### Problem to work on
All of the data must be returned word for word.

─── Extracted information

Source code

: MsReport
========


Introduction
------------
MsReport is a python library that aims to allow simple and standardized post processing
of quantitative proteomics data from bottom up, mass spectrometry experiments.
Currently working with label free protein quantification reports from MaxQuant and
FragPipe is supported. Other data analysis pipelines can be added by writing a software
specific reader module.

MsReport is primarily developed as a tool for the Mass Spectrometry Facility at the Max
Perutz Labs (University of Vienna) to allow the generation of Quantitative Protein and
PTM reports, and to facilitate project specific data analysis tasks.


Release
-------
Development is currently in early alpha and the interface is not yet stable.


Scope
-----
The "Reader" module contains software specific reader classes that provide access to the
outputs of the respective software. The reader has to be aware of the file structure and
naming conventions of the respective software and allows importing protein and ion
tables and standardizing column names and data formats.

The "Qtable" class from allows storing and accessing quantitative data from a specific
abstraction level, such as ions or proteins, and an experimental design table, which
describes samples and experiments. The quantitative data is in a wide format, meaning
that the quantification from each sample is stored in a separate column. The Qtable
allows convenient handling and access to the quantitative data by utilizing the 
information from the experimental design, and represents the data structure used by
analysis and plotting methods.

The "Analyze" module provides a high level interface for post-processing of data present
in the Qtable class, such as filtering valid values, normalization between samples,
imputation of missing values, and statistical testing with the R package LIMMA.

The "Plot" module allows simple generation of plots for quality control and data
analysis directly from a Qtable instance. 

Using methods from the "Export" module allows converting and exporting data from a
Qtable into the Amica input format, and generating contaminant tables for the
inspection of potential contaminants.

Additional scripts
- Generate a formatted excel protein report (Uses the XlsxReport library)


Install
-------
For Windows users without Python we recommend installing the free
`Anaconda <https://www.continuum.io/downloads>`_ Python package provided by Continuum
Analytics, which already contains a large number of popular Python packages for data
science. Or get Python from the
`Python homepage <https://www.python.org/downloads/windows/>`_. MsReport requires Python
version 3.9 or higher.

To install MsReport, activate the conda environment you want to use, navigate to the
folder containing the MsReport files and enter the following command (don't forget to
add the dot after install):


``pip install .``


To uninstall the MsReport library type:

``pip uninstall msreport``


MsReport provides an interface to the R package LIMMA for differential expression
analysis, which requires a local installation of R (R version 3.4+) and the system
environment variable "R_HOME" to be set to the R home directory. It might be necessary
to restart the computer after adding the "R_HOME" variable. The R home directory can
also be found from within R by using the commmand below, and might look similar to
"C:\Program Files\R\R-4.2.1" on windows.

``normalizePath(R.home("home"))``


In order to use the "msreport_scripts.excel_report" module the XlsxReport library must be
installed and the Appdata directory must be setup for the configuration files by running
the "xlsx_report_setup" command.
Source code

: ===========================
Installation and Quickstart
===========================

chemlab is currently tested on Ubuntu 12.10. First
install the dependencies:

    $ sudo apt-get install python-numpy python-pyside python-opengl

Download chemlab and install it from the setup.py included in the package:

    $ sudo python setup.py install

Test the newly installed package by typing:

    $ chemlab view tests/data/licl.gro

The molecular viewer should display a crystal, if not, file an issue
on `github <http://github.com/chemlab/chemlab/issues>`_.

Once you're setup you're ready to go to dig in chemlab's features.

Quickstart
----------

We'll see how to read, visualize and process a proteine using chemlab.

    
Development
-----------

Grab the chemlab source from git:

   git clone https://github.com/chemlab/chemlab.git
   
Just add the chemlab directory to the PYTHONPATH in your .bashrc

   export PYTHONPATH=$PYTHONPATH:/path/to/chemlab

──────

### Task answer
Source code

: MsReport
========


Introduction
------------
MsReport is a python library that aims to allow simple and standardized post processing
of quantitative proteomics data from bottom up, mass spectrometry experiments.
Currently working with label free protein quantification reports from MaxQuant and
FragPipe is supported. Other data analysis pipelines can be added by writing a software
specific reader module.

MsReport is primarily developed as a tool for the Mass Spectrometry Facility at the Max
Perutz Labs (University of Vienna) to allow the generation of Quantitative Protein and
PTM reports, and to facilitate project specific data analysis tasks.


Release
-------
Development is currently in early alpha and the interface is not yet stable.


Scope
-----
The "Reader" module contains software specific reader classes that provide access to the
outputs of the respective software. The reader has to be aware of the file structure and
naming conventions of the respective software and allows importing protein and ion
tables and standardizing column names and data formats.

The "Qtable" class from allows storing and accessing quantitative data from a specific
abstraction level, such as ions or proteins, and an experimental design table, which
describes samples and experiments. The quantitative data is in a wide format, meaning
that the quantification from each sample is stored in a separate column. The Qtable
allows convenient handling and access to the quantitative data by utilizing the 
information from the experimental design, and represents the data structure used by
analysis and plotting methods.

The "Analyze" module provides a high level interface for post-processing of data present
in the Qtable class, such as filtering valid values, normalization between samples,
imputation of missing values, and statistical testing with the R package LIMMA.

The "Plot" module allows simple generation of plots for quality control and data
analysis directly from a Qtable instance. 

Using methods from the "Export" module allows converting and exporting data from a
Qtable into the Amica input format, and generating contaminant tables for the
inspection of potential contaminants.

Additional scripts
- Generate a formatted excel protein report (Uses the XlsxReport library)


Install
-------
For Windows users without Python we recommend installing the free
`Anaconda <https://www.continuum.io/downloads>`_ Python package provided by Continuum
Analytics, which already contains a large number of popular Python packages for data
science. Or get Python from the
`Python homepage <https://www.python.org/downloads/windows/>`_. MsReport requires Python
version 3.9 or higher.

To install MsReport, activate the conda environment you want to use, navigate to the
folder containing the MsReport files and enter the following command (don't forget to
add the dot after install):


``pip install .``


To uninstall the MsReport library type:

``pip uninstall msreport``


MsReport provides an interface to the R package LIMMA for differential expression
analysis, which requires a local installation of R (R version 3.4+) and the system
environment variable "R_HOME" to be set to the R home directory. It might be necessary
to restart the computer after adding the "R_HOME" variable. The R home directory can
also be found from within R by using the commmand below, and might look similar to
"C:\Program Files\R\R-4.2.1" on windows.

``normalizePath(R.home("home"))``


In order to use the "msreport_scripts.excel_report" module the XlsxReport library must be
installed and the Appdata directory must be setup for the configuration files by running
the "xlsx_report_setup" command.
Source code

: ===========================
Installation and Quickstart
===========================

chemlab is currently tested on Ubuntu 12.10. First
install the dependencies:

    $ sudo apt-get install python-numpy python-pyside python-opengl

Download chemlab and install it from the setup.py included in the package:

    $ sudo python setup.py install

Test the newly installed package by typing:

    $ chemlab view tests/data/licl.gro

The molecular viewer should display a crystal, if not, file an issue
on `github <http://github.com/chemlab/chemlab/issues>`_.

Once you're setup you're ready to go to dig in chemlab's features.

Quickstart
----------

We'll see how to read, visualize and process a proteine using chemlab.

    
Development
-----------

Grab the chemlab source from git:

   git clone https://github.com/chemlab/chemlab.git
   
Just add the chemlab directory to the PYTHONPATH in your .bashrc

   export PYTHONPATH=$PYTHONPATH:/path/to/chemlab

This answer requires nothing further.